Aggregation tests identify new gene associations with breast cancer in populations with diverse ancestry
Institution: University College London
Corresponding Researcher: Karoline Kuchenbaecker
Data Link(s): Gene aggregation results for all genes and all analyses, as well as code used in the analysis for this manuscript, are made available in the following github repository: https://github.com/stef-mueller/BCAC_genotype_aggregation_analysis. Code for running mummy on genotypes available in public github repository here: https://github.com/stef-mueller/mummy_for_genotypes. An implementation of MONSTER, adapted for analyzing large-scale genotype data, is accessible on github: https://github.com/stef-mueller/MONSTER. Annotation sources used in this project are (1) ClinVar, https://www.ncbi.nlm.nih.gov/clinvar/; (2) MalaCards, https://www.malacards.org/; (3) Genetics Home Reference, https://medlineplus.gov/genetics/; (4) COSMIC Cancer Gene Census data, https://cancer.sanger.ac.uk/census. Summary statistics of GWAS data for breast cancer are available through the BCAC website: http://bcac.ccge.medschl.cam.ac.uk. The individual level datasets analyzed during the current study are not publicly available due to protection of participant privacy and confidentiality, and ownership of the contributing institutions, but may be made available in an anonymized form via the corresponding author on reasonable request and after approval of the involved institutions. To receive access to the data, a concept form must be submitted, which will then be reviewed by the BCAC Data Access Coordination Committee (DACC); see http://bcac.ccge.medschl.cam.ac.uk/bcacdata/.
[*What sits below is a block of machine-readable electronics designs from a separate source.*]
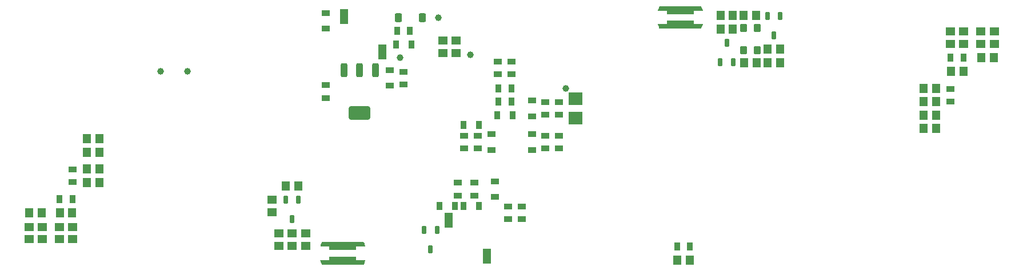
<source format=gbp>
G04*
G04 #@! TF.GenerationSoftware,Altium Limited,Altium Designer,24.2.2 (26)*
G04*
G04 Layer_Color=128*
%FSLAX44Y44*%
%MOMM*%
G71*
G04*
G04 #@! TF.SameCoordinates,29065ECF-91ED-40A2-A03B-0633D3A06584*
G04*
G04*
G04 #@! TF.FilePolarity,Positive*
G04*
G01*
G75*
%ADD17C,1.0000*%
%ADD19R,1.1500X1.3500*%
%ADD21R,1.3500X1.1500*%
G04:AMPARAMS|DCode=35|XSize=0.65mm|YSize=1.25mm|CornerRadius=0.1625mm|HoleSize=0mm|Usage=FLASHONLY|Rotation=0.000|XOffset=0mm|YOffset=0mm|HoleType=Round|Shape=RoundedRectangle|*
%AMROUNDEDRECTD35*
21,1,0.6500,0.9250,0,0,0.0*
21,1,0.3250,1.2500,0,0,0.0*
1,1,0.3250,0.1625,-0.4625*
1,1,0.3250,-0.1625,-0.4625*
1,1,0.3250,-0.1625,0.4625*
1,1,0.3250,0.1625,0.4625*
%
%ADD35ROUNDEDRECTD35*%
%ADD41R,0.9000X1.3000*%
%ADD42R,1.3000X0.9000*%
G04:AMPARAMS|DCode=98|XSize=3.3mm|YSize=2.1mm|CornerRadius=0.525mm|HoleSize=0mm|Usage=FLASHONLY|Rotation=180.000|XOffset=0mm|YOffset=0mm|HoleType=Round|Shape=RoundedRectangle|*
%AMROUNDEDRECTD98*
21,1,3.3000,1.0500,0,0,180.0*
21,1,2.2500,2.1000,0,0,180.0*
1,1,1.0500,-1.1250,0.5250*
1,1,1.0500,1.1250,0.5250*
1,1,1.0500,1.1250,-0.5250*
1,1,1.0500,-1.1250,-0.5250*
%
%ADD98ROUNDEDRECTD98*%
G04:AMPARAMS|DCode=99|XSize=1mm|YSize=2.1mm|CornerRadius=0.25mm|HoleSize=0mm|Usage=FLASHONLY|Rotation=180.000|XOffset=0mm|YOffset=0mm|HoleType=Round|Shape=RoundedRectangle|*
%AMROUNDEDRECTD99*
21,1,1.0000,1.6000,0,0,180.0*
21,1,0.5000,2.1000,0,0,180.0*
1,1,0.5000,-0.2500,0.8000*
1,1,0.5000,0.2500,0.8000*
1,1,0.5000,0.2500,-0.8000*
1,1,0.5000,-0.2500,-0.8000*
%
%ADD99ROUNDEDRECTD99*%
%ADD101R,2.0000X1.8500*%
%ADD102R,1.3000X2.2000*%
G04:AMPARAMS|DCode=103|XSize=1.2mm|YSize=1.1mm|CornerRadius=0.275mm|HoleSize=0mm|Usage=FLASHONLY|Rotation=90.000|XOffset=0mm|YOffset=0mm|HoleType=Round|Shape=RoundedRectangle|*
%AMROUNDEDRECTD103*
21,1,1.2000,0.5500,0,0,90.0*
21,1,0.6500,1.1000,0,0,90.0*
1,1,0.5500,0.2750,0.3250*
1,1,0.5500,0.2750,-0.3250*
1,1,0.5500,-0.2750,-0.3250*
1,1,0.5500,-0.2750,0.3250*
%
%ADD103ROUNDEDRECTD103*%
G04:AMPARAMS|DCode=104|XSize=1.3mm|YSize=1.1mm|CornerRadius=0.275mm|HoleSize=0mm|Usage=FLASHONLY|Rotation=270.000|XOffset=0mm|YOffset=0mm|HoleType=Round|Shape=RoundedRectangle|*
%AMROUNDEDRECTD104*
21,1,1.3000,0.5500,0,0,270.0*
21,1,0.7500,1.1000,0,0,270.0*
1,1,0.5500,-0.2750,-0.3750*
1,1,0.5500,-0.2750,0.3750*
1,1,0.5500,0.2750,0.3750*
1,1,0.5500,0.2750,-0.3750*
%
%ADD104ROUNDEDRECTD104*%
G36*
X533538Y135000D02*
X520000D01*
Y130000D01*
X480000D01*
Y135000D01*
X466460D01*
X466459Y135000D01*
X466716Y135864D01*
X467320Y137563D01*
X468010Y139228D01*
X468784Y140855D01*
X469213Y141648D01*
X469213D01*
X469210Y141650D01*
X530788D01*
Y141645D01*
X531216Y140853D01*
X531990Y139226D01*
X532678Y137561D01*
X533281Y135863D01*
X533538Y135000D01*
D01*
D02*
G37*
G36*
X466462Y115000D02*
X480000D01*
Y120000D01*
X520000D01*
Y115000D01*
X533540D01*
X533541Y115000D01*
X533283Y114136D01*
X532680Y112437D01*
X531990Y110772D01*
X531216Y109144D01*
X530787Y108352D01*
Y108352D01*
X530790Y108350D01*
X469212D01*
X469212Y108354D01*
X468783Y109147D01*
X468010Y110774D01*
X467321Y112439D01*
X466719Y114137D01*
X466462Y115000D01*
X466462Y115000D01*
D02*
G37*
G36*
X1033538Y485000D02*
X1020000D01*
Y480000D01*
X980000D01*
Y485000D01*
X966460D01*
X966459Y485000D01*
X966717Y485864D01*
X967320Y487563D01*
X968010Y489228D01*
X968784Y490855D01*
X969213Y491648D01*
X969213D01*
X969210Y491650D01*
X1030788D01*
Y491646D01*
X1031216Y490853D01*
X1031990Y489226D01*
X1032679Y487561D01*
X1033281Y485863D01*
X1033538Y485000D01*
D01*
D02*
G37*
G36*
X966462Y465000D02*
X980000D01*
Y470000D01*
X1020000D01*
Y465000D01*
X1033540D01*
X1033541Y465000D01*
X1033283Y464136D01*
X1032680Y462437D01*
X1031990Y460772D01*
X1031216Y459145D01*
X1030787Y458352D01*
Y458352D01*
X1030790Y458350D01*
X969212D01*
X969212Y458354D01*
X968783Y459147D01*
X968010Y460774D01*
X967321Y462439D01*
X966719Y464137D01*
X966462Y465000D01*
X966462Y465000D01*
D02*
G37*
D17*
X270000Y395000D02*
D03*
X230000D02*
D03*
X641250Y475000D02*
D03*
X585000Y415000D02*
D03*
X689236Y419581D02*
D03*
X830000Y370000D02*
D03*
D19*
X995750Y115000D02*
D03*
X1014250D02*
D03*
X415750Y225000D02*
D03*
X434250D02*
D03*
X1419250Y395000D02*
D03*
X1400750D02*
D03*
X80750Y185000D02*
D03*
X99250D02*
D03*
X1464250Y415000D02*
D03*
X1445750D02*
D03*
X35750Y185000D02*
D03*
X54250D02*
D03*
X1360750Y350004D02*
D03*
X1379250D02*
D03*
X139250Y250000D02*
D03*
X120750D02*
D03*
X1360750Y330000D02*
D03*
X1379250D02*
D03*
X139250Y275000D02*
D03*
X120750D02*
D03*
X1379250Y370000D02*
D03*
X1360750D02*
D03*
X120750Y230000D02*
D03*
X139250D02*
D03*
X1360750Y310005D02*
D03*
X1379250D02*
D03*
X139250Y295000D02*
D03*
X120750D02*
D03*
X1129500Y407709D02*
D03*
X1148000D02*
D03*
X1129500Y427709D02*
D03*
X1148000D02*
D03*
X1094500Y407709D02*
D03*
X1113000D02*
D03*
X1078000Y477709D02*
D03*
X1059500D02*
D03*
X1078000Y457709D02*
D03*
X1059500D02*
D03*
X1112250Y477709D02*
D03*
X1093750D02*
D03*
D21*
X647935Y422065D02*
D03*
Y440565D02*
D03*
X667935Y422065D02*
D03*
Y440565D02*
D03*
X395000Y204250D02*
D03*
Y185750D02*
D03*
X405000Y135750D02*
D03*
Y154250D02*
D03*
X425003Y135751D02*
D03*
Y154250D02*
D03*
X445000Y135750D02*
D03*
Y154250D02*
D03*
X1400000Y435750D02*
D03*
Y454250D02*
D03*
X100000Y164250D02*
D03*
Y145750D02*
D03*
X1465000Y454250D02*
D03*
Y435750D02*
D03*
X35000Y145750D02*
D03*
Y164250D02*
D03*
X1420000Y454250D02*
D03*
Y435750D02*
D03*
X80000Y145750D02*
D03*
Y164250D02*
D03*
X1445000Y454250D02*
D03*
Y435750D02*
D03*
X55000Y145750D02*
D03*
Y164250D02*
D03*
D35*
X425000Y175750D02*
D03*
X434500Y204250D02*
D03*
X415500D02*
D03*
X1138750Y448459D02*
D03*
X1148250Y476959D02*
D03*
X1129250D02*
D03*
X1068750Y436959D02*
D03*
X1059250Y408459D02*
D03*
X1078250D02*
D03*
X630000Y130750D02*
D03*
X639500Y159250D02*
D03*
X620500D02*
D03*
D41*
X995500Y135000D02*
D03*
X1014500D02*
D03*
X1400500Y415000D02*
D03*
X1419500D02*
D03*
X99500Y205000D02*
D03*
X80500D02*
D03*
X701500Y315000D02*
D03*
X678500D02*
D03*
X728500Y330000D02*
D03*
X751500D02*
D03*
X749501Y349983D02*
D03*
X730501D02*
D03*
X749500Y370000D02*
D03*
X730500D02*
D03*
X666500Y195000D02*
D03*
X643500D02*
D03*
X678500Y195000D02*
D03*
X701500D02*
D03*
X578500Y435000D02*
D03*
X601500D02*
D03*
X580500Y455000D02*
D03*
X599500D02*
D03*
D42*
X1400000Y369000D02*
D03*
Y350000D02*
D03*
X100000Y230500D02*
D03*
Y249500D02*
D03*
X725000Y208500D02*
D03*
Y231500D02*
D03*
X764996Y175499D02*
D03*
Y194499D02*
D03*
X745000Y175500D02*
D03*
Y194500D02*
D03*
X720000Y278500D02*
D03*
Y301500D02*
D03*
X700000Y299500D02*
D03*
Y280500D02*
D03*
X680000Y299500D02*
D03*
Y280500D02*
D03*
X780000Y351500D02*
D03*
Y328500D02*
D03*
X800000Y330500D02*
D03*
Y349500D02*
D03*
X820000Y330500D02*
D03*
Y349500D02*
D03*
X750000Y409500D02*
D03*
Y390500D02*
D03*
X730000Y409500D02*
D03*
Y390500D02*
D03*
X780000Y301500D02*
D03*
Y278500D02*
D03*
X819983Y280500D02*
D03*
Y299500D02*
D03*
X800000Y280500D02*
D03*
Y299500D02*
D03*
X570000Y373500D02*
D03*
Y396500D02*
D03*
X475000Y374500D02*
D03*
Y355500D02*
D03*
X590000Y394500D02*
D03*
Y375500D02*
D03*
X695000Y229500D02*
D03*
Y210500D02*
D03*
X670000Y229500D02*
D03*
Y210500D02*
D03*
X475000Y458500D02*
D03*
Y481500D02*
D03*
D98*
X525000Y333500D02*
D03*
D99*
X548000Y396500D02*
D03*
X525000D02*
D03*
X502000D02*
D03*
D101*
X845000Y325750D02*
D03*
Y354250D02*
D03*
D102*
X656683Y173933D02*
D03*
X713250Y121000D02*
D03*
X501683Y476433D02*
D03*
X558250Y423500D02*
D03*
D103*
X1093250Y425959D02*
D03*
X1114250D02*
D03*
X1114250Y459459D02*
D03*
X1093250D02*
D03*
D104*
X617500Y475000D02*
D03*
X582500D02*
D03*
M02*

</source>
Keyword(s): low-frequency variants, susceptibility, European ancestry, Asian ancestry, African ancestry, Latin American ancestry, Hispanic ancestry
Summary
BACKGROUND. Low-frequency variants play an important role in breast cancer (BC) susceptibility. Gene-based methods can increase power by combining multiple variants in the same gene and help identify target genes. METHODS. We evaluated the potential of gene-based aggregation in the Breast Cancer Association Consortium cohorts including 83,471 cases and 59,199 controls. Low-frequency variants were aggregated for individual genes' coding and regulatory regions. Association results in European ancestry samples were compared to single-marker association results in the same cohort. Gene-based associations were also combined in meta-analysis across individuals with European, Asian, African, and Latin American and Hispanic ancestry. RESULTS. In European ancestry samples, 14 genes were significantly associated (q < 0.05) with BC. Of those, two genes, FMNL3 (P = 6.11 × 10−6) and AC058822.1 (P = 1.47 × 10−4), represent new associations. High FMNL3 expression has previously been linked to poor prognosis in several other cancers. Meta-analysis of samples with diverse ancestry discovered further associations including established candidate genes ESR1 and CBLB. Furthermore, literature review and database query found further support for a biologically plausible link with cancer for genes CBLB, FMNL3, FGFR2, LSP1, MAP3K1, and SRGAP2C. CONCLUSIONS. Using extended gene-based aggregation tests including coding and regulatory variation, we report identification of plausible target genes for previously identified single-marker associations with BC as well as the discovery of novel genes implicated in BC development. Including multi ancestral cohorts in this study enabled the identification of otherwise missed disease associations as ESR1 (P = 1.31 × 10−5), demonstrating the importance of diversifying study cohorts.